• _Task goal_: Look through the records below for the line with "12: (794, 931)". Return that line and each one after it up to and including the line with "29: (1064, 721)", exactly.

• _Provided records_:
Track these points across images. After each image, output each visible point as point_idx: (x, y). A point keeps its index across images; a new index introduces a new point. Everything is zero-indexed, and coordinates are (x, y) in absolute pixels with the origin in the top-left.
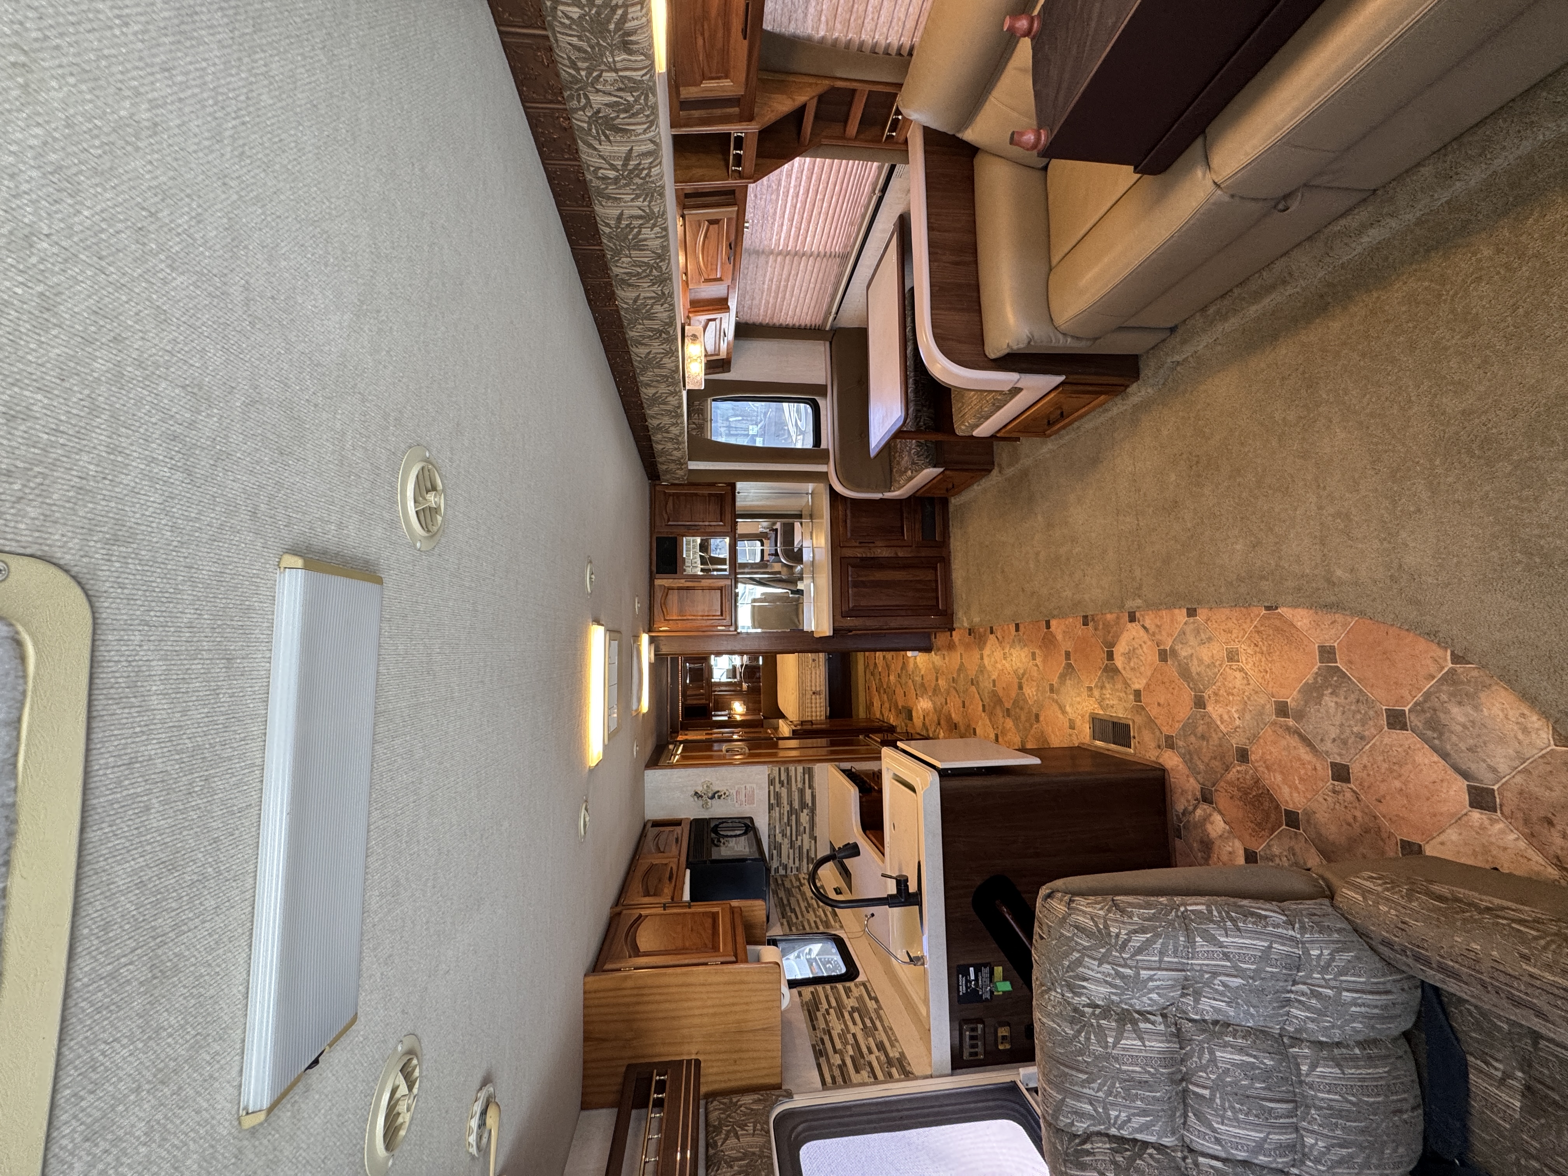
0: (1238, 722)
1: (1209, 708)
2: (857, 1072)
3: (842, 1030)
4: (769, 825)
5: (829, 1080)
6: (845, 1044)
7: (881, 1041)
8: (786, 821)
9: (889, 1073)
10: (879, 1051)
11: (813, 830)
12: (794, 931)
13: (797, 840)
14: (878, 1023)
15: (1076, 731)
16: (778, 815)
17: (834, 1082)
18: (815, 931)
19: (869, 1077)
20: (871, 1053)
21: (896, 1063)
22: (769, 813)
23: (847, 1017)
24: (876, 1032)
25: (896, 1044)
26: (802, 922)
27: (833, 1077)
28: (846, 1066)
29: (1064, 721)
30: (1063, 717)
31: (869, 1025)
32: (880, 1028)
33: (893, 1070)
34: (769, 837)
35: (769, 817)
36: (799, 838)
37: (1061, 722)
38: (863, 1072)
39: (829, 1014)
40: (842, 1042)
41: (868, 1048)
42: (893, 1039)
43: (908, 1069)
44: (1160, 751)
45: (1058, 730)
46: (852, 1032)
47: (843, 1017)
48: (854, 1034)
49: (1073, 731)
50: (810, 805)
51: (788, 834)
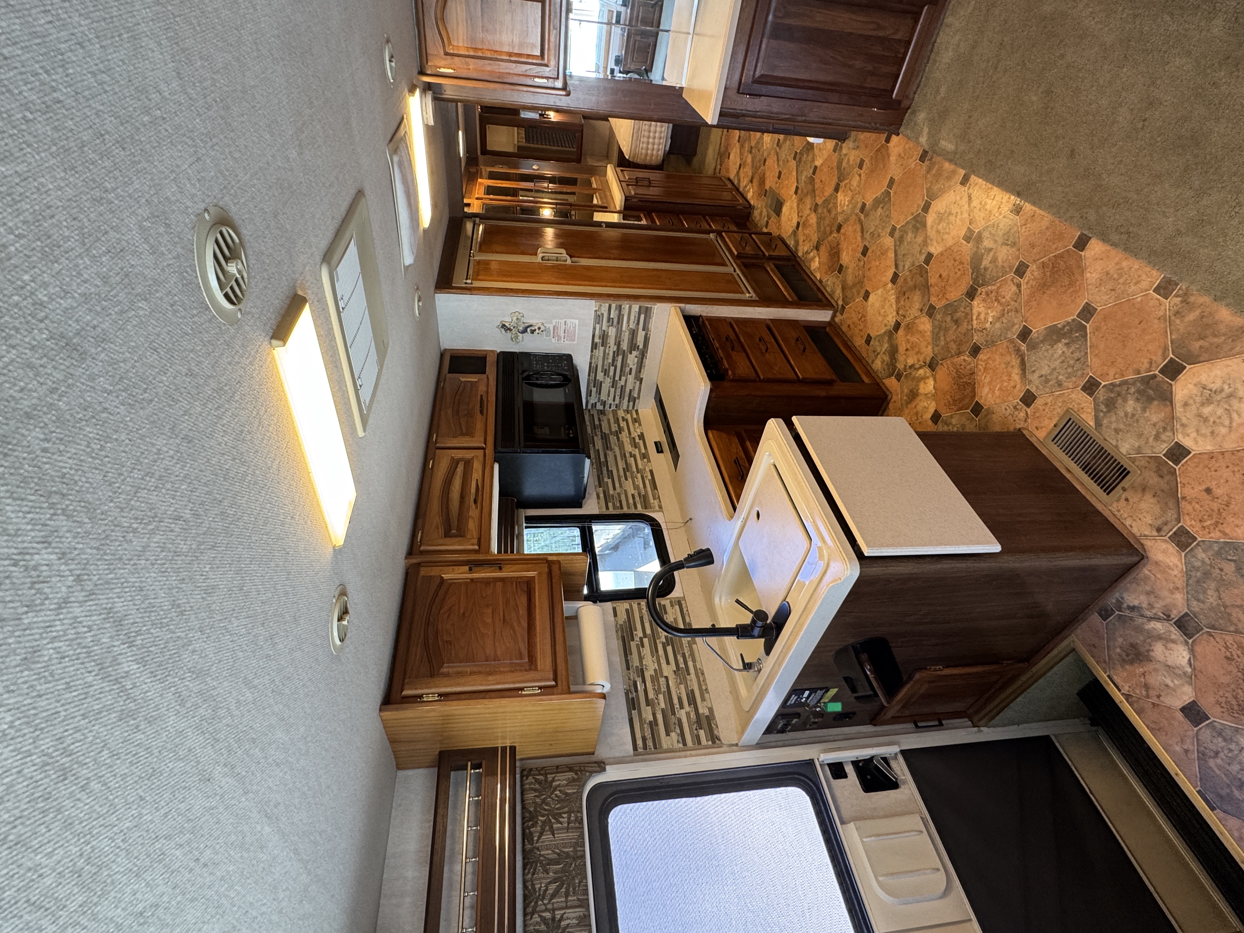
2: (668, 734)
3: (655, 670)
4: (591, 363)
5: (640, 742)
6: (657, 692)
7: (692, 691)
8: (610, 361)
9: (698, 737)
10: (689, 705)
11: (640, 372)
12: (611, 508)
13: (620, 379)
14: (690, 664)
15: (1029, 410)
16: (601, 354)
17: (645, 747)
18: (632, 511)
19: (678, 742)
20: (682, 707)
21: (704, 723)
22: (592, 351)
23: (661, 652)
24: (688, 677)
25: (706, 695)
26: (619, 494)
27: (644, 739)
28: (657, 725)
29: (1018, 386)
30: (1019, 381)
31: (682, 665)
32: (692, 670)
33: (702, 733)
34: (589, 375)
35: (591, 356)
36: (623, 378)
37: (1012, 384)
38: (673, 734)
39: (643, 646)
40: (654, 689)
41: (680, 699)
42: (704, 688)
43: (716, 732)
44: (1156, 534)
45: (1000, 389)
46: (665, 674)
47: (657, 651)
48: (666, 678)
49: (1025, 407)
50: (641, 347)
51: (611, 373)
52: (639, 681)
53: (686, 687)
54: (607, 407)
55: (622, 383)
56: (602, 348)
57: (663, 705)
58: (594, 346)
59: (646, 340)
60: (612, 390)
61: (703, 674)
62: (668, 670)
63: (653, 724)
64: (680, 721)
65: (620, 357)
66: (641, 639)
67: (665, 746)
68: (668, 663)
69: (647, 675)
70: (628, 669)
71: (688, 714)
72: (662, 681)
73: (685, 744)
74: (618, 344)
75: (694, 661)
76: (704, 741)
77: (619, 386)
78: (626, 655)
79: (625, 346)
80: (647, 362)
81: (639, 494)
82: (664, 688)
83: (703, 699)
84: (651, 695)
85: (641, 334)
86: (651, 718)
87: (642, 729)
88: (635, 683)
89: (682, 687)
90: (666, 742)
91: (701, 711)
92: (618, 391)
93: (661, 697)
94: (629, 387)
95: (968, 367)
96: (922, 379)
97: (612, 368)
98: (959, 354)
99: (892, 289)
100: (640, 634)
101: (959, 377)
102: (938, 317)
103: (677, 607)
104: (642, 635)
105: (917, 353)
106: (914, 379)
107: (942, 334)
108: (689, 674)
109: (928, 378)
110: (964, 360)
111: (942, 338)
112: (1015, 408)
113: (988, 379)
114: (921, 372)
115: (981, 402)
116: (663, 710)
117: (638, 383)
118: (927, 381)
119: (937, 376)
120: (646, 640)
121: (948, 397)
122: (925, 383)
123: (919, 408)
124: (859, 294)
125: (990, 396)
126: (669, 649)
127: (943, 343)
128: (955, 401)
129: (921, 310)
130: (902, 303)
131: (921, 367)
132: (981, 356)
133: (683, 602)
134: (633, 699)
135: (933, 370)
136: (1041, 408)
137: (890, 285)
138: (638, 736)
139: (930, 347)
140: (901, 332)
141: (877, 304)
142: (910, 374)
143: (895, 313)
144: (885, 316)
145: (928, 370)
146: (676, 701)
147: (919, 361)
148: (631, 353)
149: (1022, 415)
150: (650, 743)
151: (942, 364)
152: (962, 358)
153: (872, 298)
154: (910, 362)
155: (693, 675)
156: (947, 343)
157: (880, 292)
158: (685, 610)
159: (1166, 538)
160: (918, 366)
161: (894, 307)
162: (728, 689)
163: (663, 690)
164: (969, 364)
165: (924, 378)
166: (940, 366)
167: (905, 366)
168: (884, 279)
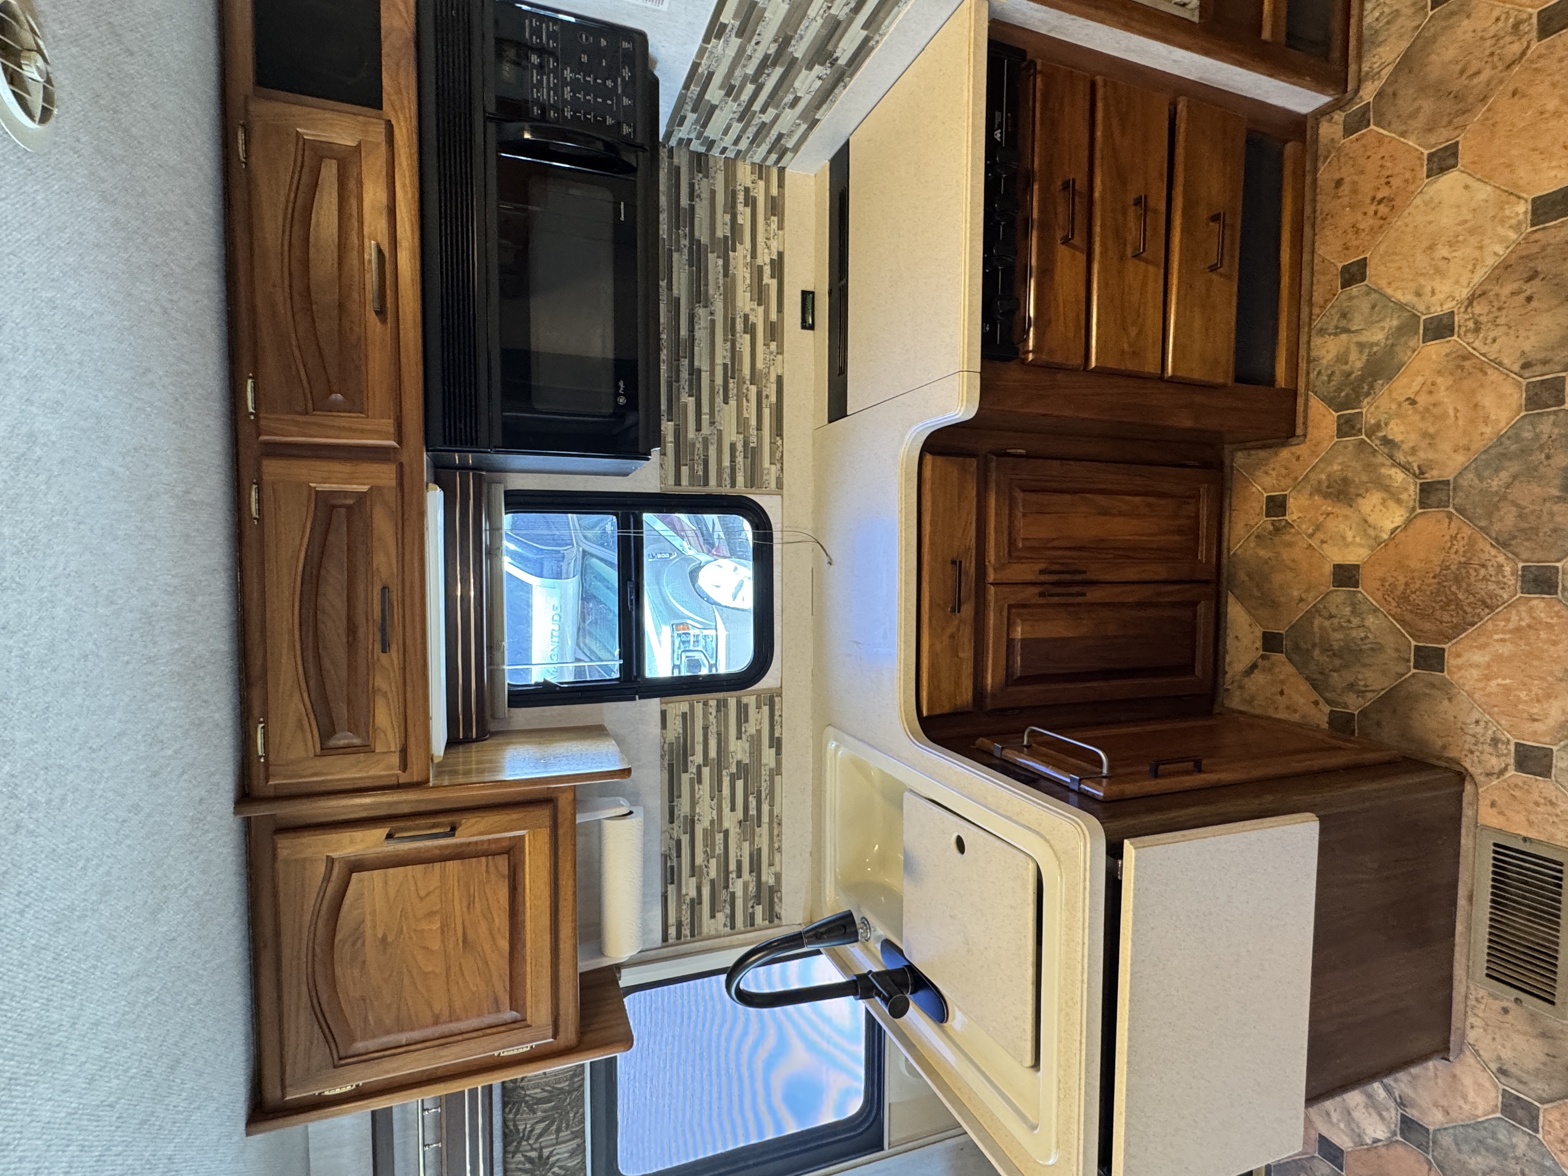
2: (713, 916)
3: (712, 822)
4: (695, 66)
5: (672, 931)
6: (708, 856)
7: (759, 850)
8: (750, 70)
9: (752, 916)
10: (751, 871)
11: (818, 107)
12: (685, 481)
13: (763, 110)
14: (765, 807)
15: (1511, 772)
16: (731, 52)
17: (679, 937)
18: (726, 490)
19: (725, 925)
20: (739, 876)
21: (765, 894)
22: (707, 39)
23: (726, 791)
24: (757, 830)
25: (777, 857)
26: (706, 442)
27: (679, 926)
28: (700, 903)
29: (1539, 727)
30: (1551, 722)
31: (753, 812)
32: (765, 819)
33: (759, 909)
34: (686, 86)
35: (701, 52)
36: (771, 112)
37: (1536, 709)
38: (720, 916)
39: (700, 782)
40: (705, 852)
41: (739, 864)
42: (776, 846)
43: (777, 908)
44: (1495, 1071)
45: (1507, 689)
46: (726, 825)
47: (720, 791)
48: (726, 833)
49: (1511, 761)
50: (842, 61)
51: (745, 96)
52: (685, 839)
53: (752, 843)
54: (715, 152)
55: (767, 118)
56: (735, 42)
57: (713, 874)
58: (715, 30)
59: (863, 51)
60: (737, 127)
61: (779, 824)
62: (730, 821)
63: (695, 903)
64: (733, 895)
65: (778, 71)
66: (699, 767)
67: (705, 930)
68: (733, 809)
69: (699, 829)
70: (672, 821)
71: (746, 886)
72: (719, 837)
73: (733, 927)
74: (784, 41)
75: (772, 805)
76: (759, 920)
77: (756, 121)
78: (671, 800)
79: (799, 49)
80: (843, 95)
81: (746, 444)
82: (719, 850)
83: (771, 865)
84: (699, 860)
85: (854, 36)
86: (693, 893)
87: (679, 910)
88: (679, 843)
89: (746, 845)
90: (708, 925)
91: (764, 878)
92: (751, 131)
93: (713, 862)
94: (782, 126)
95: (1492, 587)
96: (1387, 489)
97: (750, 88)
98: (1503, 544)
99: (1516, 228)
100: (700, 760)
101: (1457, 580)
102: (1546, 427)
103: (766, 709)
104: (701, 762)
105: (1425, 435)
106: (1370, 467)
107: (1515, 467)
108: (759, 826)
109: (1399, 501)
110: (1500, 566)
111: (1504, 475)
112: (1495, 741)
113: (1506, 650)
114: (1398, 476)
115: (1451, 661)
116: (712, 882)
117: (804, 127)
118: (1391, 504)
119: (1419, 523)
120: (706, 771)
121: (1402, 580)
122: (1384, 501)
123: (1332, 525)
124: (1429, 130)
125: (1475, 673)
126: (740, 784)
127: (1495, 484)
128: (1404, 598)
129: (1526, 366)
130: (1506, 291)
131: (1405, 468)
132: (1539, 604)
133: (777, 699)
134: (672, 868)
135: (1423, 504)
136: (1536, 796)
137: (1522, 209)
138: (672, 920)
139: (1460, 459)
140: (1436, 350)
141: (1447, 220)
142: (1374, 452)
143: (1465, 293)
144: (1437, 270)
145: (1412, 492)
146: (732, 867)
147: (1414, 450)
148: (810, 67)
149: (1495, 763)
150: (686, 931)
151: (1450, 516)
152: (1501, 559)
153: (1450, 181)
154: (1396, 431)
155: (765, 827)
156: (1504, 498)
157: (1483, 192)
158: (777, 713)
159: (1501, 1087)
160: (1400, 457)
161: (1477, 278)
162: (809, 849)
163: (717, 852)
164: (1503, 586)
165: (1391, 494)
166: (1441, 516)
167: (1378, 426)
168: (1523, 173)
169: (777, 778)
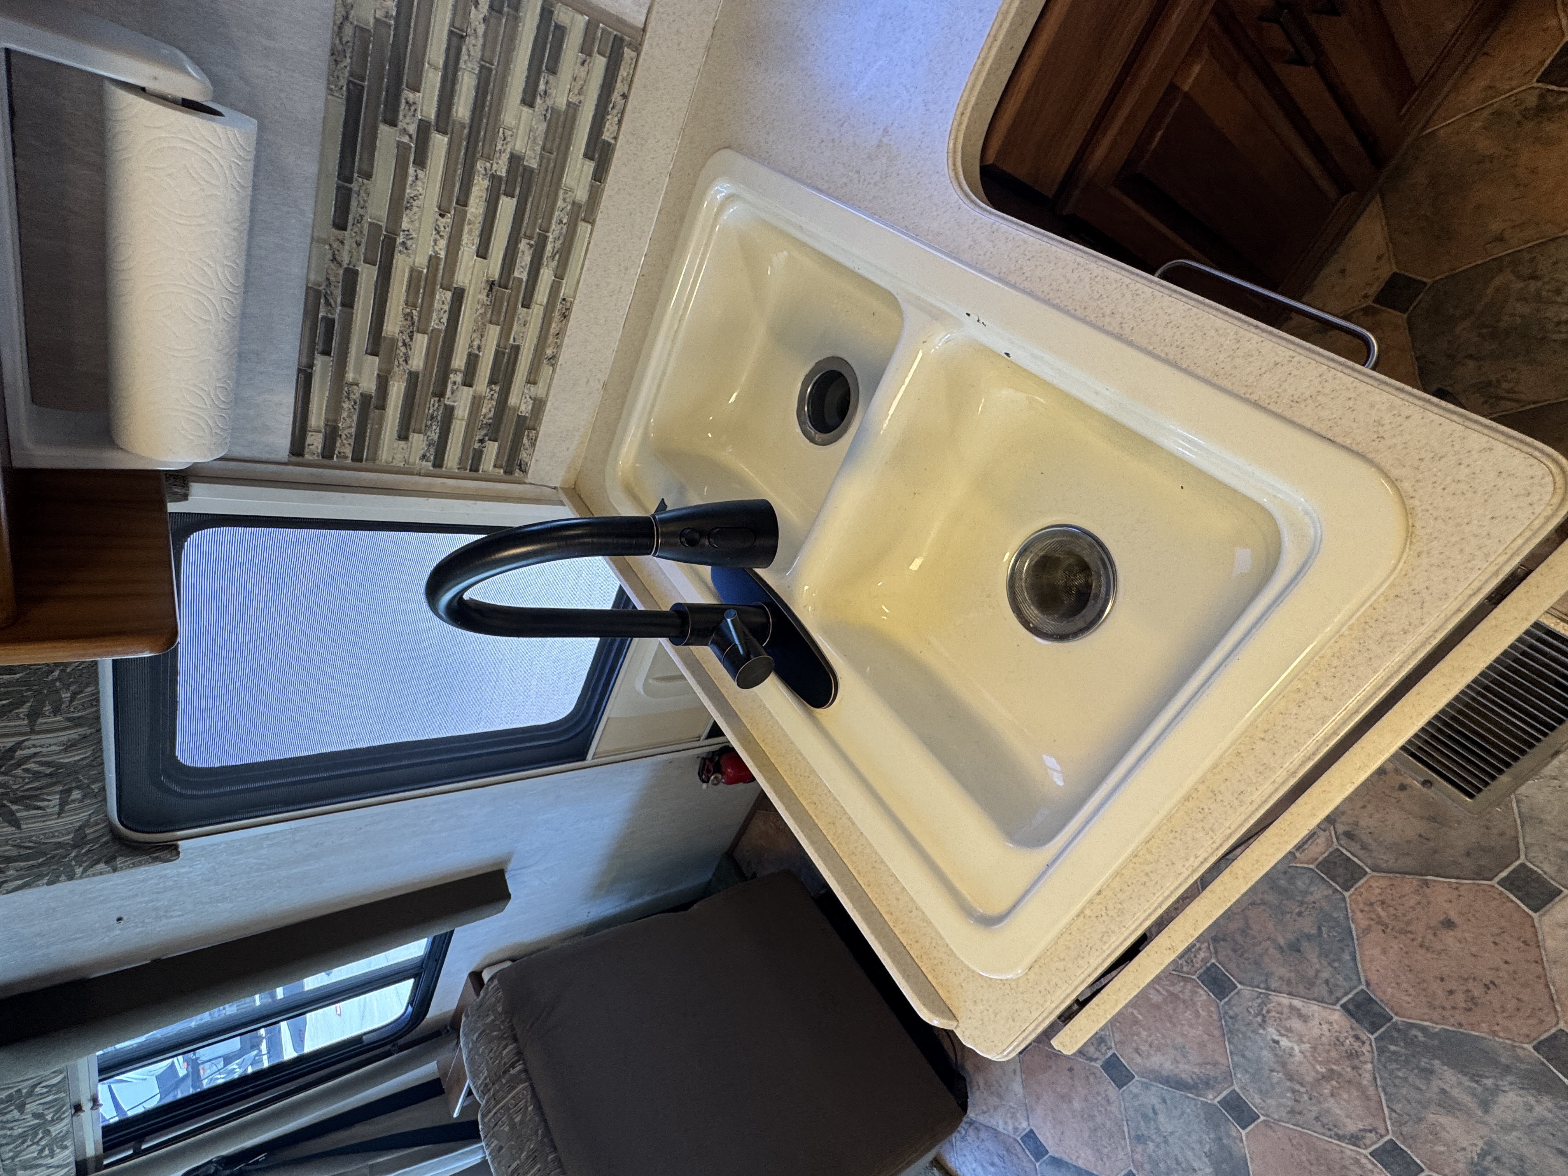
0: (1272, 1032)
1: (1337, 1016)
2: (403, 436)
3: (433, 260)
5: (315, 441)
6: (414, 326)
7: (516, 349)
9: (478, 455)
10: (492, 382)
14: (546, 275)
17: (328, 452)
19: (424, 457)
20: (468, 382)
21: (508, 429)
23: (476, 208)
24: (521, 311)
25: (546, 370)
27: (331, 435)
28: (382, 407)
31: (521, 273)
32: (541, 295)
33: (492, 449)
38: (418, 442)
39: (421, 162)
40: (408, 316)
41: (473, 361)
42: (549, 352)
43: (523, 455)
46: (461, 278)
47: (463, 202)
48: (459, 295)
52: (368, 275)
53: (505, 333)
57: (417, 362)
61: (565, 316)
62: (473, 274)
63: (371, 405)
64: (449, 412)
66: (424, 128)
67: (383, 455)
68: (483, 252)
69: (402, 265)
70: (340, 224)
71: (477, 402)
72: (443, 298)
73: (438, 462)
75: (559, 276)
76: (488, 463)
78: (345, 174)
82: (438, 320)
83: (532, 381)
84: (393, 326)
86: (369, 385)
87: (335, 406)
88: (351, 277)
89: (494, 332)
90: (391, 449)
91: (513, 400)
93: (421, 341)
100: (429, 109)
103: (600, 63)
104: (432, 115)
108: (526, 305)
116: (413, 377)
120: (439, 143)
126: (507, 206)
133: (628, 53)
134: (330, 323)
138: (317, 418)
146: (459, 361)
150: (345, 447)
155: (537, 311)
158: (620, 87)
162: (604, 377)
163: (433, 324)
169: (583, 228)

• _Result_:
12: (794, 931)
13: (797, 840)
14: (878, 1023)
15: (1076, 731)
16: (778, 815)
17: (834, 1082)
18: (815, 931)
19: (869, 1077)
20: (871, 1053)
21: (896, 1063)
22: (769, 813)
23: (847, 1017)
24: (876, 1032)
25: (896, 1044)
26: (802, 922)
27: (833, 1077)
28: (846, 1066)
29: (1064, 721)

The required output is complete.